More than likely due to fatigue and being surrounded by families and friends chattering about their excursion to the palace, but taking the U-Bahn back to the centre felt pretty lonely. I guess that's one of the main perils of solo travel; as liberating as it most definitely is, there are lonely moments from time to time.
Phil took the edge off. A coffee shop, bar and book shop located near Nachtsmarkt and the classic Cafe Sperl provided shelter from the small storm inside my head. I sipped coffee and flicked through the pages of my new book: CITIx60: Vienna.
Wandering back toward home was the necessary stop at the formidable Haus Des Meeres. I love an aquarium but ran out of time and was put of by the volume of children in the queue ahead of me so appreciated this WW2 structure from the outside. Since it's erection, the tower has held many jobs from fire control flak tower to hotel to aquarium. Crowning the tower is the slogan "Smashed to Pieces...In the Still of the Night" by Lawrence Weiner as a memorial against war and fascism. The original and actual meaning behind the slogan aside, the words emblazoned on this brutal and striking structure spoke to me on a different level.
Hunting for dinner that evening was a mission. This was totally my own fault because sometimes I'm so indecisive I annoy the shit out of myself.
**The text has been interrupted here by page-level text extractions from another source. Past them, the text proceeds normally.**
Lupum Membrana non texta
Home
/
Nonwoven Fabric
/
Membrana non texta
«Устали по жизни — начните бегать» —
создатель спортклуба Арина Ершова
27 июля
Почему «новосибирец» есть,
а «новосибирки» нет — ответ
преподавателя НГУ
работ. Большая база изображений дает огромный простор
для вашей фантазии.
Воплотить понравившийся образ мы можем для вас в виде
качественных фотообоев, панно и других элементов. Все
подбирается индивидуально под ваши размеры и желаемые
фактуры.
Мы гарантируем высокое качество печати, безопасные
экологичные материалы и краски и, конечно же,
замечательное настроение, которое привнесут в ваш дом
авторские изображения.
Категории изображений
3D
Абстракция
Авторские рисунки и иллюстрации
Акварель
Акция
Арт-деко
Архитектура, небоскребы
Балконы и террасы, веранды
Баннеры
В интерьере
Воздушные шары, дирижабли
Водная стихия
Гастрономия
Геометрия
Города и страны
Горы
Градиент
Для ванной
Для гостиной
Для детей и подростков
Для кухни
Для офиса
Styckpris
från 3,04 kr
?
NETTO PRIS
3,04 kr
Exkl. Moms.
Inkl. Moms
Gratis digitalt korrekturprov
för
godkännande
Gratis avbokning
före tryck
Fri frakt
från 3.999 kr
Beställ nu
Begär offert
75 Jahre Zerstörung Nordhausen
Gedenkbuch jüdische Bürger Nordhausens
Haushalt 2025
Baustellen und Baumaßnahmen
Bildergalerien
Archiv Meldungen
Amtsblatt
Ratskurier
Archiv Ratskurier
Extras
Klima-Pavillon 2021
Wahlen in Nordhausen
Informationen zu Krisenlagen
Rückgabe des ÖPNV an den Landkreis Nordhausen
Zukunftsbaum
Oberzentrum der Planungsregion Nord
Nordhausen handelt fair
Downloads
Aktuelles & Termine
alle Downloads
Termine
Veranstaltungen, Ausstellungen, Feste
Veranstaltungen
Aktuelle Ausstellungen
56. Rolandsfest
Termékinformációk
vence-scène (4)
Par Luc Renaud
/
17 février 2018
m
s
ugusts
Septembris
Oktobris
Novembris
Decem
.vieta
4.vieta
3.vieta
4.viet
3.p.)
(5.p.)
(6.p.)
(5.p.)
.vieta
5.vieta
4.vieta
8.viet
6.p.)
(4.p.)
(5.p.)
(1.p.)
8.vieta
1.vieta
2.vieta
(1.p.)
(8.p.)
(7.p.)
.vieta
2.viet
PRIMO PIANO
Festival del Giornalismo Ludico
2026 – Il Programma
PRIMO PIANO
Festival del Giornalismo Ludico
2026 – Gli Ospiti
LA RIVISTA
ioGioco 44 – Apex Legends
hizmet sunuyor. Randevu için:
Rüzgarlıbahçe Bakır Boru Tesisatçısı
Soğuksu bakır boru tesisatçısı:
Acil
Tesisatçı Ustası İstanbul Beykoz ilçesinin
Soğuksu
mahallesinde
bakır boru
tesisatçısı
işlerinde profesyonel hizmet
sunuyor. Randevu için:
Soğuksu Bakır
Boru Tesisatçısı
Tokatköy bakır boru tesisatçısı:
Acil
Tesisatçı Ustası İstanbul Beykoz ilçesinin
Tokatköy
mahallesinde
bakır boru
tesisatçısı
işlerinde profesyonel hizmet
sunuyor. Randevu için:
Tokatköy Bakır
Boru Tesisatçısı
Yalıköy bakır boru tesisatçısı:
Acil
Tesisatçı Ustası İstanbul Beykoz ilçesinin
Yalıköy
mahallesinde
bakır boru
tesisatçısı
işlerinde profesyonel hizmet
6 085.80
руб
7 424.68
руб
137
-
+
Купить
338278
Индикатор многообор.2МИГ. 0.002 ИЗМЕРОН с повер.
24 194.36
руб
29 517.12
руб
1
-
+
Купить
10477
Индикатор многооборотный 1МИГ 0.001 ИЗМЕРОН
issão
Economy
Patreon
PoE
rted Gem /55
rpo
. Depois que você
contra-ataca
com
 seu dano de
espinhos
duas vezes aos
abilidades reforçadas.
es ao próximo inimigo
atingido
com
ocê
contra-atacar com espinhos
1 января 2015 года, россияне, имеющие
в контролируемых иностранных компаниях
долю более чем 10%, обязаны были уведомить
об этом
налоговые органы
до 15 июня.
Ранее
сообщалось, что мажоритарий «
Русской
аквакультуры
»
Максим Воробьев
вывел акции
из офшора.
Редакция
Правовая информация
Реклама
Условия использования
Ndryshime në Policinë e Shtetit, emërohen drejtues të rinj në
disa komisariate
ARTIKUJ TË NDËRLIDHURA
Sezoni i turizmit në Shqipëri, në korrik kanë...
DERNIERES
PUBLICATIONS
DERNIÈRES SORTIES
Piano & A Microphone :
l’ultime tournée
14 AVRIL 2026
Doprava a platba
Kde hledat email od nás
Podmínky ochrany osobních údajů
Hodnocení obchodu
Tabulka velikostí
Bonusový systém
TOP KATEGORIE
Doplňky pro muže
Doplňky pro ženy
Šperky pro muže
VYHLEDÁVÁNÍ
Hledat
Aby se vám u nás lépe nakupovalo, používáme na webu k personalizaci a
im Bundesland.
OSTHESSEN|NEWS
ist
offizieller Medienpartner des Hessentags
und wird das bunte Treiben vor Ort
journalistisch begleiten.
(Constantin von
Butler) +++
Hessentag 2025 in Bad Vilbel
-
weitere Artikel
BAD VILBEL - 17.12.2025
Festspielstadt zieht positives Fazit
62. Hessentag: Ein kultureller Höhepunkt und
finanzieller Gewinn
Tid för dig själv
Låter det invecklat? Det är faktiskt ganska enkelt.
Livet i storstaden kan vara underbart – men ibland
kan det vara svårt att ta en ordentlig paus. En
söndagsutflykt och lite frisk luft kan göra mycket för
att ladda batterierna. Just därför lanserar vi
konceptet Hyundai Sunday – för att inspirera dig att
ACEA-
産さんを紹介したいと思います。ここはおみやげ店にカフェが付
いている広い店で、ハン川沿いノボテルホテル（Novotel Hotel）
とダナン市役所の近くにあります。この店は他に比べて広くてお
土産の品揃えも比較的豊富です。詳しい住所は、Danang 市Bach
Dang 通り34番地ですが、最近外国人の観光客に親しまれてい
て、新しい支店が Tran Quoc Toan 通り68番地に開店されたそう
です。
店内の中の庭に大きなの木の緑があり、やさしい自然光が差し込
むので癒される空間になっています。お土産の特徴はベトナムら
I Carusi shone like a beacon in the mist and I happily took rest at a table for one with red wine and pizza for company. And damn fine company they were too.
For reasons I can't be bothered to go into but nothing to do with this splendid city, the rest of the evening was a bit of a write off which frustratingly trickled over into my final day.
Sonntag //Day Three
Home time. But not without a few hours more to explore the city and one heck of a pep talk to get me going (thanks Mum!) I got my shit together and headed up to Wiener Riesenrad im Prater to watch other people have fun on the Crazy Mouse.
Don't judge, I really wasn't in the mood for anything but home. This turned out to more frustrating than I knew at the time.
Wiener Riesenrad im Prater is a big park full of fun and curiosities for all - from the giant ferris wheel and Prater Turm, to the nightclub and Sex Museum, and not forgetting the Republic of Kugelmugel. Missing out on wild shit like this is what happens when I don't research enough and/or my head's in a cloud.
Not even a latte in the smallest coffee shop in the world can comfort my FOMO right now, so I think it's fairly obvious a return visit in a better headspace has to be on the cards.
Vienna, you were lovely. I'll be seeing you.